*Requirements:*
1) Which book does the Big Data course syllabus list as the required text?
2) Please carry the Big Data course syllabus on from its last sentence.

Big Data Application Development

CSCI-GA.3033-001

 

NYU Courant Institute of Mathematical Sciences

Computer Science Department, Graduate School

 

Summer 2017

 


General Information

 

Lecturer: Suzanne McIntosh (mcintosh@cs.nyu.edu)

 

Office Hours: Evenings by appointment in WWH 328, and after class.

 

Semester: Summer 2017

 

Room: CIWW (Courant Institute, Warren Weaver Hall) room 517

 

Day and Time: Thursday, 6:00-8:20 pm

 


Prerequisites

 

This course is designed for students who have successfully completed the Realtime and Big Data Analytics graduate course.

 

    Requirements:

 

·  Strong programming skills in Java, Python, or C++

·  Experience using Hadoop

·  Coursework in operating systems, networking, and algorithms

·  Familiarity with Linux commands

 


Texts

 

    Required

 

·  Learning Spark, by Karau, Konwinski, Wendell, and Zaharia

 

    Optional

 

·  Advanced Analytics with Spark, by Ryza, Laserson, Owen, and Wills

·  Hadoop: The Definitive Guide (third edition), by Tom White

 


Tools

 

Students may choose one of two platforms for completing homework assignments:

 

1.     A fully configured virtual machine that includes Spark and other course tools, such as the Cloudera QuickStart VM available at:

http://www.cloudera.com/content/support/en/downloads/download-components/download-products.html?productID=F6mO278Rvo

 

2.     The NYU HPC Hadoop cluster - ‘Dumbo’

 


Course Description

 

This course covers Scala and Spark programming, Spark architecture, Spark Streaming, and integration of Spark with the Hadoop ecosystem for developing Big Data applications. In addition, it covers some of the technologies that integrate well with Spark in the creation of Big Data applications.

*Dataset:*
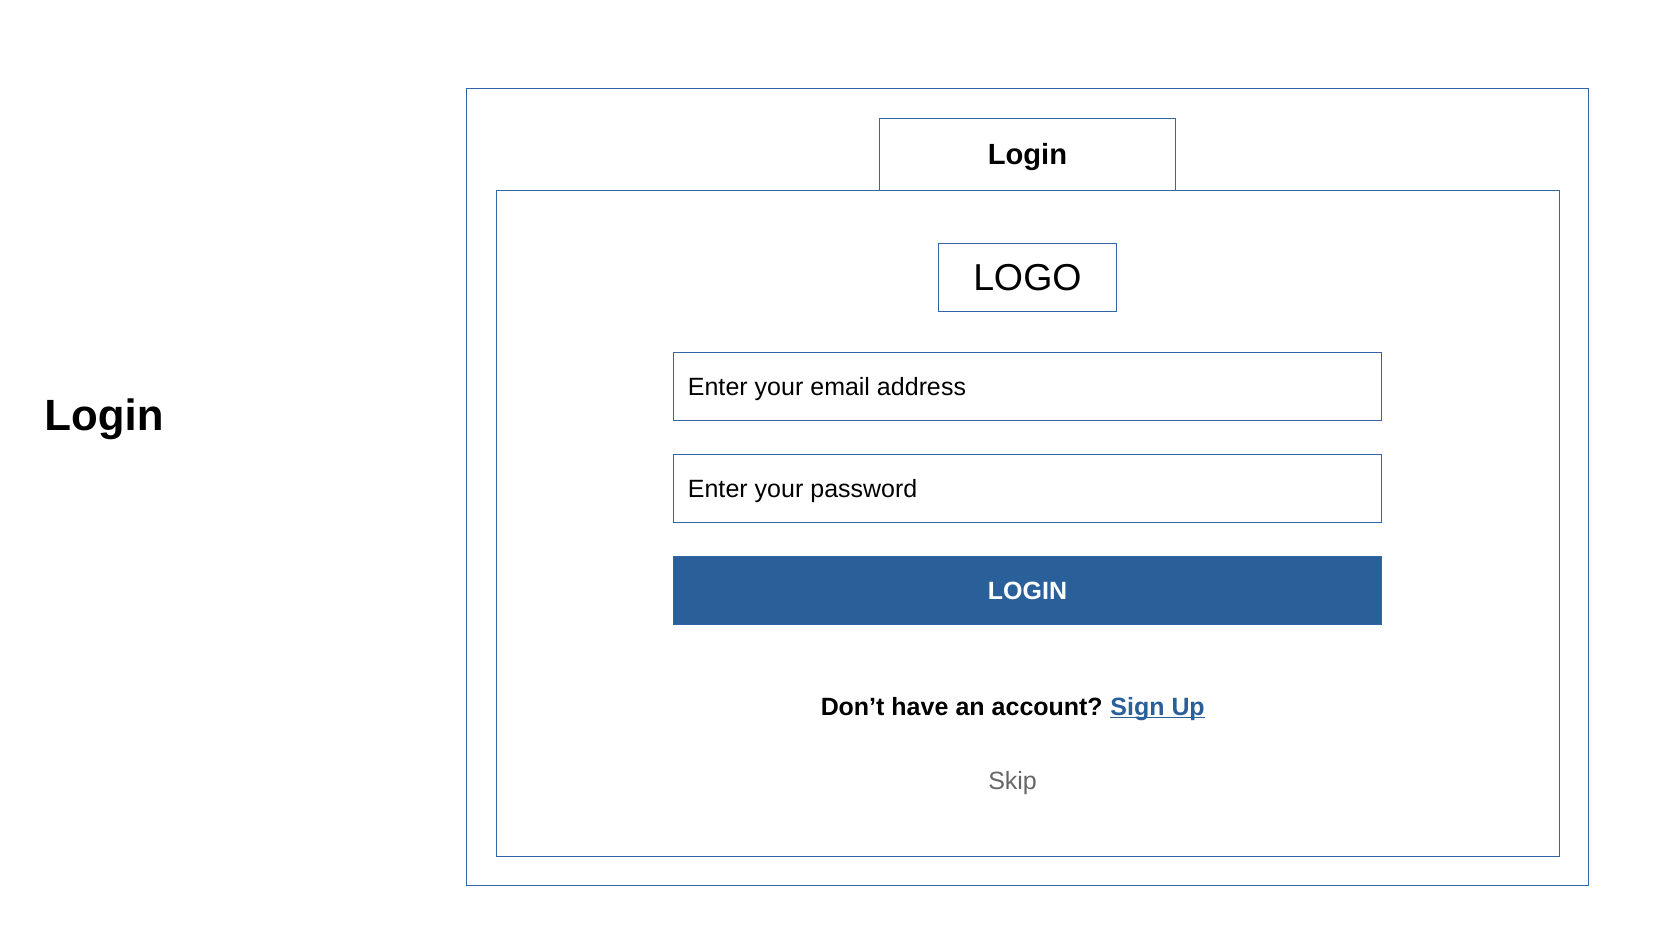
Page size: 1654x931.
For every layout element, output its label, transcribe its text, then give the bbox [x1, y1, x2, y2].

text_box Login [879, 118, 1176, 191]
text_box Don’t have an account? Sign Up [702, 672, 1323, 741]
text_box Skip [702, 747, 1323, 816]
text_box Enter your email address [673, 352, 1382, 421]
text_box Login [29, 383, 443, 448]
text_box LOGIN [673, 556, 1382, 625]
text_box Enter your password [673, 454, 1382, 523]
text_box LOGO [938, 243, 1117, 312]
text_box [466, 88, 1589, 886]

*Answers:*
1) Learning Spark, by Karau, Konwinski, Wendell, and Zaharia

2)
 

Students are required to complete weekly reading and programming assignments and demonstrate mastery of course topics by developing a final project using Scala, Spark, and complementary Hadoop tools.

 


Grading

 

Grades are based on the following approximate weighting:

 

Readings, lab assignments, class participation

25%

Midterm

25%

Final

20%

Project

30%

 


Syllabus

        

Class

Topic

1

Course Introduction, Programming with Scala

2

Advanced Scala, Distributed Processing

3

Spark Overview, Distributed Storage

4

Cluster Resource Management, Data Ingest

5

Data Management, Data Formats

6

Data Management with Partitioning

7

Midterm Exam

NRT Data Ingest, Distributed Messaging

8

Spark RDDs (Resilient Distributed Datasets)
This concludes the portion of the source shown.